• MATERIAL FOR THIS EXERCISE:
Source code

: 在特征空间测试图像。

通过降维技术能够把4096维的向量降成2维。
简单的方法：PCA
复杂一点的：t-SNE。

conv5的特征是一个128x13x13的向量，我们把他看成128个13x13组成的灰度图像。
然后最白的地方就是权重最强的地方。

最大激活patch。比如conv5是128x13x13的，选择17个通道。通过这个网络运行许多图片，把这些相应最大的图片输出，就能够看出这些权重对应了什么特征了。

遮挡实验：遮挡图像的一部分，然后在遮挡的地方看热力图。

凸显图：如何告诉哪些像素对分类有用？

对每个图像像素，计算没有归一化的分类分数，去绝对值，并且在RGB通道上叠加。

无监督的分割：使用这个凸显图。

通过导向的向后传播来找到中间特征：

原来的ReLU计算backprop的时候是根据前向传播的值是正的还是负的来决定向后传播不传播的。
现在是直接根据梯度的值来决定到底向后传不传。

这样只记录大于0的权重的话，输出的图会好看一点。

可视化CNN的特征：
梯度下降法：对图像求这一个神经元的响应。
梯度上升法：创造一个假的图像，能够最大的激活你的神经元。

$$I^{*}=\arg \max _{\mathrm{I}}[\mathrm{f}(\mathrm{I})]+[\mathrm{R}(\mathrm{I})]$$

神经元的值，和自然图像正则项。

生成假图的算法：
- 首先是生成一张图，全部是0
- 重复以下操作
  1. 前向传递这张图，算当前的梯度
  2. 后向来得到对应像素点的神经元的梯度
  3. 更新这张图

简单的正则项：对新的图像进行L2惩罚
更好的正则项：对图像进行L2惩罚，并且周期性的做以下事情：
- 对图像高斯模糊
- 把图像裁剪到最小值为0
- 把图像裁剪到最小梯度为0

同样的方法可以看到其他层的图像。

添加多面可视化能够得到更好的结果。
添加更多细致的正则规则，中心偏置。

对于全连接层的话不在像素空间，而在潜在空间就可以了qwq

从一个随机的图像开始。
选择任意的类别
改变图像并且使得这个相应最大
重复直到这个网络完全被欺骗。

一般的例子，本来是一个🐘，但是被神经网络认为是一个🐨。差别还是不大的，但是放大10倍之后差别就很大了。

• TO DO:
Quote every line of the items above verbatim, changing nothing.

• THE COMPLETED TASK:
Source code

: 在特征空间测试图像。

通过降维技术能够把4096维的向量降成2维。
简单的方法：PCA
复杂一点的：t-SNE。

conv5的特征是一个128x13x13的向量，我们把他看成128个13x13组成的灰度图像。
然后最白的地方就是权重最强的地方。

最大激活patch。比如conv5是128x13x13的，选择17个通道。通过这个网络运行许多图片，把这些相应最大的图片输出，就能够看出这些权重对应了什么特征了。

遮挡实验：遮挡图像的一部分，然后在遮挡的地方看热力图。

凸显图：如何告诉哪些像素对分类有用？

对每个图像像素，计算没有归一化的分类分数，去绝对值，并且在RGB通道上叠加。

无监督的分割：使用这个凸显图。

通过导向的向后传播来找到中间特征：

原来的ReLU计算backprop的时候是根据前向传播的值是正的还是负的来决定向后传播不传播的。
现在是直接根据梯度的值来决定到底向后传不传。

这样只记录大于0的权重的话，输出的图会好看一点。

可视化CNN的特征：
梯度下降法：对图像求这一个神经元的响应。
梯度上升法：创造一个假的图像，能够最大的激活你的神经元。

$$I^{*}=\arg \max _{\mathrm{I}}[\mathrm{f}(\mathrm{I})]+[\mathrm{R}(\mathrm{I})]$$

神经元的值，和自然图像正则项。

生成假图的算法：
- 首先是生成一张图，全部是0
- 重复以下操作
  1. 前向传递这张图，算当前的梯度
  2. 后向来得到对应像素点的神经元的梯度
  3. 更新这张图

简单的正则项：对新的图像进行L2惩罚
更好的正则项：对图像进行L2惩罚，并且周期性的做以下事情：
- 对图像高斯模糊
- 把图像裁剪到最小值为0
- 把图像裁剪到最小梯度为0

同样的方法可以看到其他层的图像。

添加多面可视化能够得到更好的结果。
添加更多细致的正则规则，中心偏置。

对于全连接层的话不在像素空间，而在潜在空间就可以了qwq

从一个随机的图像开始。
选择任意的类别
改变图像并且使得这个相应最大
重复直到这个网络完全被欺骗。

一般的例子，本来是一个🐘，但是被神经网络认为是一个🐨。差别还是不大的，但是放大10倍之后差别就很大了。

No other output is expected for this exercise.